As the war on ISIS wanes in the Middle East, military commanders seeking to prevent the spread of violent extremism face a potential threat they can’t fight or kill away: the youth population boom.
They also have a powerful weapon in the fight against extremism: once again, youth.
As national security experts are consumed by immediate threats like the ISIS war and North Korea, we risk missing one of the biggest strategic disruptions the United States and its allies have faced in decades: More people between the ages of 15 and 24 live in the world today than ever before in human history, and that age cohort is likely to grow steadily for the next generation or more.

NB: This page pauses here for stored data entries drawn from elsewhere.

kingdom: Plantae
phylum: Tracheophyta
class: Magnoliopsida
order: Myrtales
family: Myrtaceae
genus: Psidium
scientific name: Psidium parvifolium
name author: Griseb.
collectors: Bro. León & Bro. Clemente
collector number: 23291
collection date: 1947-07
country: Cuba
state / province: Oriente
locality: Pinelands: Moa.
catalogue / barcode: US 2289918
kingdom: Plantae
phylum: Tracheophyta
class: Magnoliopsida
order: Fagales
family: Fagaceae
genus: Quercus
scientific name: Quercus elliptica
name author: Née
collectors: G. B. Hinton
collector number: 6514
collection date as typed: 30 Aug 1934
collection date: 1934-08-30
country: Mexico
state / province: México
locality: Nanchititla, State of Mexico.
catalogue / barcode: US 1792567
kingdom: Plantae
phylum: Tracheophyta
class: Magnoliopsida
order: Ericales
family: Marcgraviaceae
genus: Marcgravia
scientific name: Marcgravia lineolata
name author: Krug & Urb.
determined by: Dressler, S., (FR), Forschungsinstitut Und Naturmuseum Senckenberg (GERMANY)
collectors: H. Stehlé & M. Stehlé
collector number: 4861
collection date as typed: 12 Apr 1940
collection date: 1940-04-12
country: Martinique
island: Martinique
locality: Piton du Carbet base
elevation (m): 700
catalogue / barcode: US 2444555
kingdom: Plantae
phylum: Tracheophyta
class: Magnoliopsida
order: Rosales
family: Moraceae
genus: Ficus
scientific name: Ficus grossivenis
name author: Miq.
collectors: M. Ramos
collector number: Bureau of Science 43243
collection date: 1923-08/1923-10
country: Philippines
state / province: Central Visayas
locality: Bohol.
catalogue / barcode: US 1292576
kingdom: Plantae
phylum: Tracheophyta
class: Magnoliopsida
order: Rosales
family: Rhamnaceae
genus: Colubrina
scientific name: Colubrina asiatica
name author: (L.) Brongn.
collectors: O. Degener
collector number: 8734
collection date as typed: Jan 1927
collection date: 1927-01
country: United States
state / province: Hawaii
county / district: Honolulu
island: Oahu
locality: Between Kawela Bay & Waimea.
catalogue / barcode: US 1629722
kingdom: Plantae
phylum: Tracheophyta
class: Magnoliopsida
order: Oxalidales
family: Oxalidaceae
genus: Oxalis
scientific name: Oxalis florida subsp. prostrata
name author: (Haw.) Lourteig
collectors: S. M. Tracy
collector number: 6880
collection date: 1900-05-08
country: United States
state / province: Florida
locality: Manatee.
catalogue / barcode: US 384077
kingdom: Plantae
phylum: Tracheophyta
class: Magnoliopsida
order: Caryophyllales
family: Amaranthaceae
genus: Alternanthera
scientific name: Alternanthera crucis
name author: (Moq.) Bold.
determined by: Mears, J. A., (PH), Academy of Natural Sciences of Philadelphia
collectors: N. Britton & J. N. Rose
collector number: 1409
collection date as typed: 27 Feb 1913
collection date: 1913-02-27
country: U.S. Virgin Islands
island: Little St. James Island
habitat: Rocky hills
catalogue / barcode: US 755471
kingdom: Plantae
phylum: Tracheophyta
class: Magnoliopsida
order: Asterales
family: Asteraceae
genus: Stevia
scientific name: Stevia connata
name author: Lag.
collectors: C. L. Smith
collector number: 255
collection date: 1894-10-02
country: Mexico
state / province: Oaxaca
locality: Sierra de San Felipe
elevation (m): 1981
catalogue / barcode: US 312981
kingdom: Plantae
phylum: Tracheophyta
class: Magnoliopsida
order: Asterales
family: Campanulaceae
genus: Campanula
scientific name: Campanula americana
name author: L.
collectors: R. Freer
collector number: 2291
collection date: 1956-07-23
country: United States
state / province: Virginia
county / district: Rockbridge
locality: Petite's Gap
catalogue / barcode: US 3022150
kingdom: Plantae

These young people are concentrated in the world’s most volatile and conflict-prone regions, which are also among the most fertile recruiting grounds for transnational terrorist groups. How these young people transition into adulthood could transform not only their own societies but also the global security landscape, for good or for ill. The question is whether we will try to influence the outcome and seize the opportunity to transcend costly whack-a-mole approaches to fighting terrorism and instability, or sit back, wait and see.
For most countries, youth booms present a welcome but all-too-rare opportunity. If governments can harness their potential, large populations of young people offer a demographic dividend of creative energy, productivity, and economic prosperity. They offer a once-in-a-generation chance for large-scale, positive change.
But for too many developing countries, the youth boom represents an overwhelming and seemingly insoluble problem. It drives dangerously high youth unemployment, stresses overstretched or insufficient public services, feeds global migration and social instability, and boosts the ranks of violent extremists.